This word is a contraction of the word Bal'sam, a general name for many oily or resinous substances which flow or trickle from certain trees or plants when an incision is made through the bark.

  1. Hebrew: צְרִי —transliteration: tsori, tseri, or tsory

    Tsori comes from a root meaning “to crack (as by pressure), hence, to leak; distillation, i.e. Balsam—balm”

    This word occurs in the King James Version (Genesis 37:25; 43:11; Jeremiah 8:22; 46:11; 51:8; Ezek. 27:17) as the translation of the Hebrew word tsori, which denotes the gum of a tree growing in Gilead, which is very precious.

    Is there no balm in Gilead,
    Is there no physician there?
    Why then is there no recovery
    For the health of the daughter of my people? —Jeremiah 8:22 KJV

    Go up to Gilead and obtain balm,
    O virgin daughter of Egypt!
    In vain have you multiplied remedies;
    There is no healing for you. —Jeremiah 46:11 NASB

    It was celebrated for its medicinal qualities, and was circulated as an article of merchandise by Arab and Phoenician merchants. The shrub so named was highly valued, and was almost peculiar to Israel.

> EXERCISE TASKS
**A)** List every Bible passage that the piece on balm names as a place where the word occurs in the King James Version.
**B)** Write what comes next in the piece on balm, starting after its last sentence.

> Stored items

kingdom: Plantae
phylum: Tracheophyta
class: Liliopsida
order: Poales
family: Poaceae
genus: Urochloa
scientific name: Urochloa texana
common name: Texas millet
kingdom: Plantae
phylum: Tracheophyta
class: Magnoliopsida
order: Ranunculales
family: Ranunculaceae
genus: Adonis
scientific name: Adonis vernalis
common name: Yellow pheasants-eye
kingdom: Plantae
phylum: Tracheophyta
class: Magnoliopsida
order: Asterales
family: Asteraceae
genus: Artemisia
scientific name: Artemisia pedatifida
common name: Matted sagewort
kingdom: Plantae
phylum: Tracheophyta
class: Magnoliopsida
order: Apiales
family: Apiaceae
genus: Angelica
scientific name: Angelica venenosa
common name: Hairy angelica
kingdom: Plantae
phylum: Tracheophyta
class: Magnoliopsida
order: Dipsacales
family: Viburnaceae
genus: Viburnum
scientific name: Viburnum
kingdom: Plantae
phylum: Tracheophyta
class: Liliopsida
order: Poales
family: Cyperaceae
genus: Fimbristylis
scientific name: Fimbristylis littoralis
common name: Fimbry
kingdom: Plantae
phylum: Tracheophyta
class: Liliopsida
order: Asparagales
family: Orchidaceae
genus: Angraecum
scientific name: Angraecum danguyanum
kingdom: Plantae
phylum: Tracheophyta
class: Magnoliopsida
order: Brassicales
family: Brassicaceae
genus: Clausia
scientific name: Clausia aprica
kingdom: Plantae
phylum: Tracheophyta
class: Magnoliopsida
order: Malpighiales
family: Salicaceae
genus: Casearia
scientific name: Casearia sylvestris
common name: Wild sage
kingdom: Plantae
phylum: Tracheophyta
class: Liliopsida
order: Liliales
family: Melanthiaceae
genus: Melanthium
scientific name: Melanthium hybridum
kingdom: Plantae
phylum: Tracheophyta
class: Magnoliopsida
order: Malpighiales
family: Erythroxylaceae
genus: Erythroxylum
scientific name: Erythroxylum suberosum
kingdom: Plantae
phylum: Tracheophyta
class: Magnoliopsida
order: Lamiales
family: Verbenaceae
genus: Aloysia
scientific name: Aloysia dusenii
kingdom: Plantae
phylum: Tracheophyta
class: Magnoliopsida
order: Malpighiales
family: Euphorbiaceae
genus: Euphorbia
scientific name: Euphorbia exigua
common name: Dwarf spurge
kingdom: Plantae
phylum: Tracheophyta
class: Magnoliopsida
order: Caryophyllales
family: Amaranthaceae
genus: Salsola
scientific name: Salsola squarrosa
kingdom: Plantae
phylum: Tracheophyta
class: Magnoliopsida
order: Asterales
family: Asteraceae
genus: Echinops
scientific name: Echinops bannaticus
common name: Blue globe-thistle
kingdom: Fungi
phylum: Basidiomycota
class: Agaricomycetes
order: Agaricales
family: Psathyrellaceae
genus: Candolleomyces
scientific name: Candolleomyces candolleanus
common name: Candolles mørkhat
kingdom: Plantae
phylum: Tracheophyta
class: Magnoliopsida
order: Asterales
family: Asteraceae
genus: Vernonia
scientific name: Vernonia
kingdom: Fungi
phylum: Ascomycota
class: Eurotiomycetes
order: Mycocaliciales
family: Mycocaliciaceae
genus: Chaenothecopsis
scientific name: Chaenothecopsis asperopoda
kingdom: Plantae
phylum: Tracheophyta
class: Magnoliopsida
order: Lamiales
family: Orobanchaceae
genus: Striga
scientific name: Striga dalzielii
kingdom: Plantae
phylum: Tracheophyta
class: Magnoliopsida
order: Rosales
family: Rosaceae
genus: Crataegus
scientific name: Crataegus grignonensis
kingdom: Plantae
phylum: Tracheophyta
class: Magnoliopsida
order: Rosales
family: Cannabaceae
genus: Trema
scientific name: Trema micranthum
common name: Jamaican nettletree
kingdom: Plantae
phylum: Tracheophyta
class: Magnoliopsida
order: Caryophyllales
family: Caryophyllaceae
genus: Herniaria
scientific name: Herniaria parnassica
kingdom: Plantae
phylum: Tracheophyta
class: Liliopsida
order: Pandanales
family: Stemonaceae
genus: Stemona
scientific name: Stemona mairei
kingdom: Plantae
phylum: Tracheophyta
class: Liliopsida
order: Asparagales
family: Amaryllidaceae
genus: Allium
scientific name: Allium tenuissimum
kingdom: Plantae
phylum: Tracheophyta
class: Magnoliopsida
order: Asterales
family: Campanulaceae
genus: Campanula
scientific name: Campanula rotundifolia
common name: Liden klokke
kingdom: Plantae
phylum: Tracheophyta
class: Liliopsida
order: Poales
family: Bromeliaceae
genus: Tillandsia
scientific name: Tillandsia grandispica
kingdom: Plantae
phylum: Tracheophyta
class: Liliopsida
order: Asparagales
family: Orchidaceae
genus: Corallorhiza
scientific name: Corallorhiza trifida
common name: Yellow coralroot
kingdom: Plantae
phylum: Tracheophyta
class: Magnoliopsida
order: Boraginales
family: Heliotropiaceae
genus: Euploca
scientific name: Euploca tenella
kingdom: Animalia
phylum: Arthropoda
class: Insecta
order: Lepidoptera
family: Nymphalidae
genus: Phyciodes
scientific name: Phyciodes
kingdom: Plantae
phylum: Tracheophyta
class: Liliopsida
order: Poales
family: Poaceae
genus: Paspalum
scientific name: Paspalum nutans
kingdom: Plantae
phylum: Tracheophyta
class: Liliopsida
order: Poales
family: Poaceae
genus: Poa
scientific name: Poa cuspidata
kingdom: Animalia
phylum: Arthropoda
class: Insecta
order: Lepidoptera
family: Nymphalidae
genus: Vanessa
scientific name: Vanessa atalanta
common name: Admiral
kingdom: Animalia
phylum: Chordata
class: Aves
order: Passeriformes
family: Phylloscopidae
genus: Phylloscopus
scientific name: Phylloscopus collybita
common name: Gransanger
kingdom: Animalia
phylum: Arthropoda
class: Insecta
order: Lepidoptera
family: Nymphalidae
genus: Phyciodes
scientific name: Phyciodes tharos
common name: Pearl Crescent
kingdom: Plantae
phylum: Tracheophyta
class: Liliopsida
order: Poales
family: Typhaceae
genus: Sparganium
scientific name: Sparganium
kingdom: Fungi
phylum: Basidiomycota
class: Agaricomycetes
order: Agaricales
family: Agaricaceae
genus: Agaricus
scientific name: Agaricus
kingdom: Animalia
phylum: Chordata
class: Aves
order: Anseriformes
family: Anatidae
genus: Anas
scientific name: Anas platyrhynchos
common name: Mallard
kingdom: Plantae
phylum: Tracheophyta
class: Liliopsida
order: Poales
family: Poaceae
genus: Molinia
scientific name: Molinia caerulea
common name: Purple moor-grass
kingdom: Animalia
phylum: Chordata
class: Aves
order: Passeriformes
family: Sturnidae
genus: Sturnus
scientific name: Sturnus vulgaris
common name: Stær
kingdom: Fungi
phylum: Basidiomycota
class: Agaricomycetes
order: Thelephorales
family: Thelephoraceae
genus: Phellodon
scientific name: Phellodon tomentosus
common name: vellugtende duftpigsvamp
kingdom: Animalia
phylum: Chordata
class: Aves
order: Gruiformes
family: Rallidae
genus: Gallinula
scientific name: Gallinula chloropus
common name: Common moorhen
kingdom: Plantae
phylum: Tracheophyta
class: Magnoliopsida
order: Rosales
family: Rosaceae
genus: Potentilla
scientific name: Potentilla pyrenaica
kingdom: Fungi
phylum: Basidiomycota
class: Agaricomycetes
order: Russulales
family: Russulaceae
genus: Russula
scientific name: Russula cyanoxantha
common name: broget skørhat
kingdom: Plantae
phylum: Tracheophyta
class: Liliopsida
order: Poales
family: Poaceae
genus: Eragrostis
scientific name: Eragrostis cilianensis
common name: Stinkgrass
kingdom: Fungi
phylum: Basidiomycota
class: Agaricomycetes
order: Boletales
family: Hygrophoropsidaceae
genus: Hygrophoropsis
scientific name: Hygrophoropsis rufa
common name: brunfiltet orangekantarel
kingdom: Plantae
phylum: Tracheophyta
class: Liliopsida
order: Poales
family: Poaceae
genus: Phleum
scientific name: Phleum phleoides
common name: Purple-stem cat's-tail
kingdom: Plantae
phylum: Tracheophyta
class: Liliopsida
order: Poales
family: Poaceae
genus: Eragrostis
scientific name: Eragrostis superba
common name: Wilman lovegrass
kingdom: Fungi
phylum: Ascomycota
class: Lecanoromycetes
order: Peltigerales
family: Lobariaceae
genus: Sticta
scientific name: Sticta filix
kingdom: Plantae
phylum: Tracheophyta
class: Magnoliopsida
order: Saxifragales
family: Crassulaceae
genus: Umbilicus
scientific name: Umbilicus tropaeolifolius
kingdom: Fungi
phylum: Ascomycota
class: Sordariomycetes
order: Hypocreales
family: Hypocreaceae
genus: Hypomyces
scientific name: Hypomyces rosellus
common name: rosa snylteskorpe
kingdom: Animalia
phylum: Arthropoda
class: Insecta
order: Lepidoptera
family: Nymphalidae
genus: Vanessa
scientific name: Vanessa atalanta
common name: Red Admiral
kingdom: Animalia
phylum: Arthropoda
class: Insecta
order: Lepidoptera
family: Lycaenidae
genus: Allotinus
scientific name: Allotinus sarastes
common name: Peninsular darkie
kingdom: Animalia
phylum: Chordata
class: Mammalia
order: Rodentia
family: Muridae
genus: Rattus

> TASK-BY-TASK ANSWERS
**A)** Genesis 37:25, Genesis 43:11, Jeremiah 8:22, Jeremiah 46:11, Jeremiah 51:8, Ezekiel 27:17

**B)**
    In the time of Josephus, it was cultivated in the neighborhood of Jericho and the Dead Sea.

    There is an Arab tradition that the tree yielding this balm was brought by the queen of Sheba as a present to Solomon, and that he planted it in his gardens at Jericho.

  2. Hebrew: בֶּשֶׂם—transliteration: bosem or basam

    This word comes from a root meaning to be fragrant.

    Bosem (basam) is the Hebrew word from which our English word “balsam,” as well as the corresponding Greek βάλσαμον (balsamon), is derived.

    It is translated as “spice” (Song of Songs 5:1, 13; 6:2; margin of Revised King James Version, “balsam;” Exodus 35:28; 1 Kings 10:10), and denotes fragrance in general.

    Bosem also denotes the true balsam-plant, a native of South Arabia (Song of Songs l).